Right to knowledge infringed
September 7, 2010
Attorney General of Virginia Ken Cuccinelli, has a history of being a very controversial political figure. He has filed a lawsuit challenging the constitutionality of the newest federal health care bill and challenged the Environmental Protection Agency’s regulation of fuel efficiency in cars and trucks. Most recently, Cuccinelli filed a lawsuit against Michael Mann, a prominent climate scientist who worked at the University of Virginia until 2005. The lawsuit alleged that Mann committed fraud by applying for federal grant money to conduct research on climate change. Last week a judge set Cuccinelli’s subpoena aside, stating that he had the right to investigate possible fraud in university grants, but that Cuccinelli’s subpoena failed to state a “reason to believe” that Mann had committed fraud. Another problem with the subpoena was that four out of the five grants Cuccinelli wished to investigate were federal grants, over which he does not have jurisdiction. Cuccinelli is a global warming skeptic. Several panels have investigated Mann’s data and have found no fraud of any kind; however, climate-change skeptics believe these panels are as corrupt and fraudulent as Mann himself. This controversey has the ability to change the type of research done in universities in Virginia.

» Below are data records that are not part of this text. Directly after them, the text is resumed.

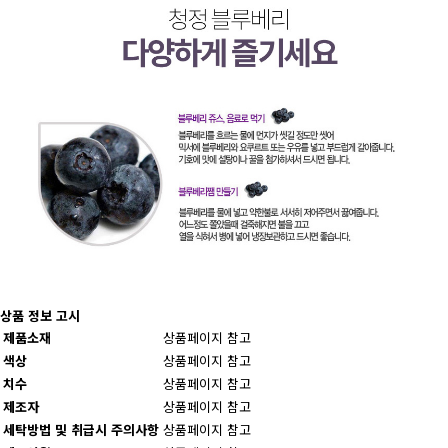
상품 정보 고시
제품소재
상품페이지 참고
색상
상품페이지 참고
치수
상품페이지 참고
제조자
상품페이지 참고
세탁방법 및 취급시 주의사항
상품페이지 참고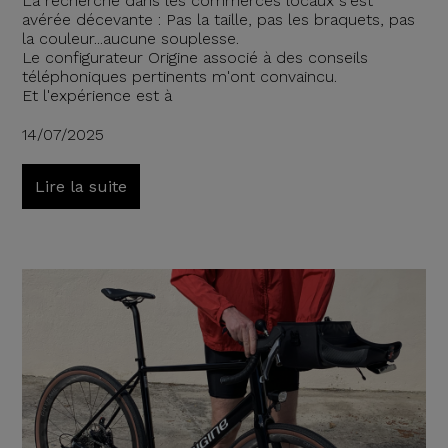
La recherche dans les commerces locaux s'est
avérée décevante : Pas la taille, pas les braquets, pas
la couleur...aucune souplesse.
Le configurateur Origine associé à des conseils
téléphoniques pertinents m'ont convaincu.
Et l'expérience est à
14/07/2025
Lire la suite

Cuccinelli’s lawsuit has done damage already; faculty members working in any of our public universities now have to think twice about conducting politically controversial research. This will also keep professors with significant credentials from pursuing jobs at Virginia’s great public universities. Academic freedom is cited often in defense of questionable scholarly behaviors, but this case strikes at the heart of why academic freedom is necessary. Academic scholars should be able to follow evidence and write about controversial issues without fearing political retaliation.
Not only does the lawsuit threaten to discourage possible professors from working at public universities, it also wastes taxpayers money. This is ironic because the Cuccinelli’s lawsuit is grounded in the accusation that Mann committed fraud. If Cuccinelli appeals to the U.S. Supreme Court, which is what will most likely happen, the case could eventually cost Virginia taxpayers between $250,000 and $500,000. With Virginia still recovering from the recession is it wise for the state to spend hundreds of thousands of dollars on a lawsuit that will most likely not result in any meaningful results?
Cucinelli’s lawsuit is based purely on political views and ambitions. It is clearly meant to intimidate academics at Virginia’s public universities. These types of witch-hunts are harmful to public universities and to the state of Virginia. Suing based on political motivations costs taxpayers money, the use of which is exactly what Republicans want to reduce. Controversial research is also often the most ground-breaking research and can help countless people with discoveries in health care and engineering. There is a long history of investigations and inquisitions of scientists whose research does not sit well with the political elite. Cuccinelli should let this issue fade away to save taxpayers money — and to avoid scaring away potential professors at our public universities.